The Jaffna Cultural Centre (in Tamil : யாழ்ப்பாணக் கலாசார மத்திய நிலையம் or யாழ்ப்பாணக் திருவள்ளுவர் கலாசார மையம் ; in Sinhala : යාපනය සංස්කෘතිය මධ්යස්ථානය or යාපනය තිරුවල්ලුවර් සංස්කෘතිය මධ්යස්ථානය), officially named as Jaffna Thiruvalluvar Cultural Centre, is a cultural centre in Jaffna, Sri Lanka. It was opened on 11 February 2023 by President Ranil Wickremesinghe and other Indian and Sri Lankan dignitaries. The centre includes an auditorium, conference hall, amphitheatre and a digital library.

==Background==
Indian Prime Minister Narendra Modi laid the foundation stone for the cultural centre in 2015. The centre would be built at a cost of 11 million USD, with external fundings from India.

The centre was completed in early 2020 but would not be officially inaugurated until three years later, due to uncertainty surrounding its leadership and funding.

In 2022, the centre was inaugurated virtually by then Prime Minister of Sri Lanka Mahinda Rajapaksa and Foreign Minister of India Dr. S. Jaishankar, who was on a three day visit to Sri Lanka. After its inauguration, the centre remained closed for nearly a year due to the economic and political instability in the country at the time. It was officially reopened by President Ranil Wickremesinghe and Indian Union Minister Dr. L. Murugan on 11 February 2023.
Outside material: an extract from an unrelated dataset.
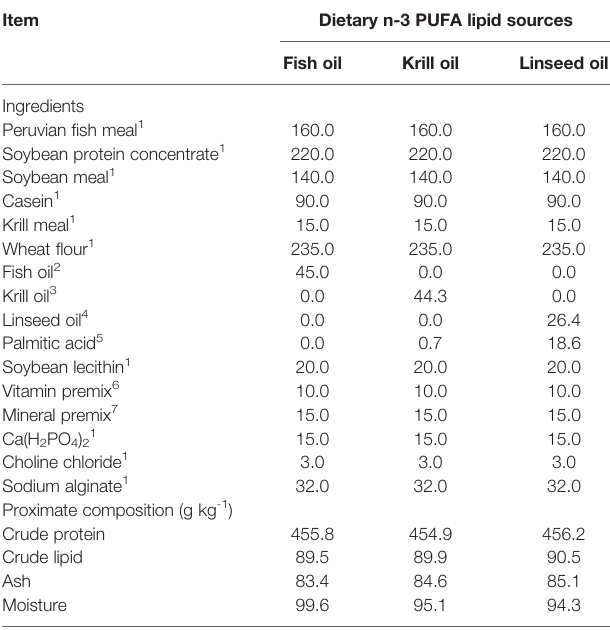
TABLE 1 | Formulation and analyzed proximate composition of experimental diets (g kg -1 , DM basis).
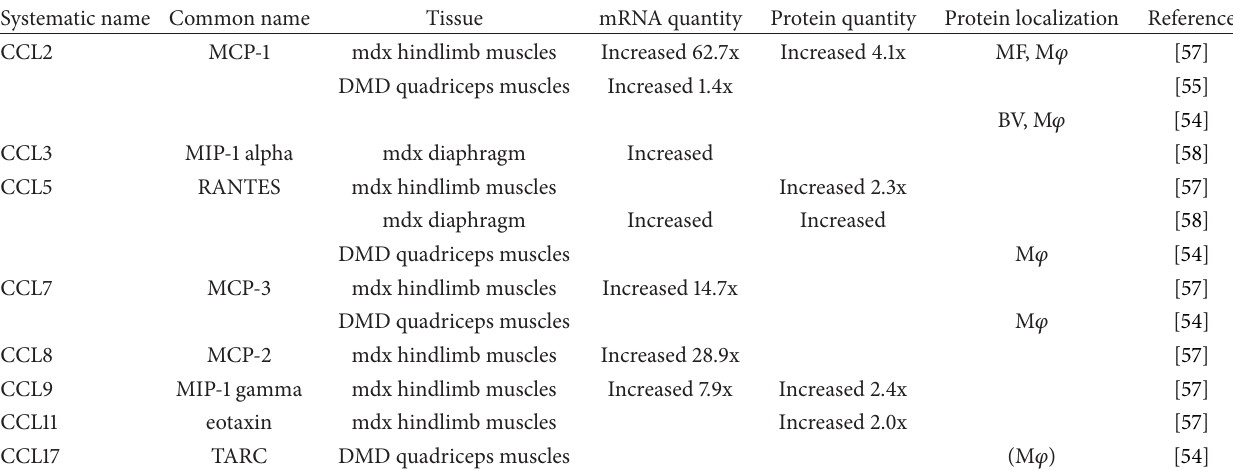
Table 2: Beta-chemokine expression in Duchenne muscular dystrophy and its mouse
During the inaugural ceremony in 2023, Wickremesinghe nicknamed or referred to it as the Saraswathi Mahal, a potential name for the centre, and a reference to a hypothetical royal library of the Jaffna kingdom, theorized by some Jaffnese historians. On , the Indian government announced on the occasion of Pongal celebrations the renaming of the cultural center after the Tamil author and thinker Thiruvalluvar. Following requests from local Sri Lankan political parties, the designation of the center also includes the mention of "Jaffna".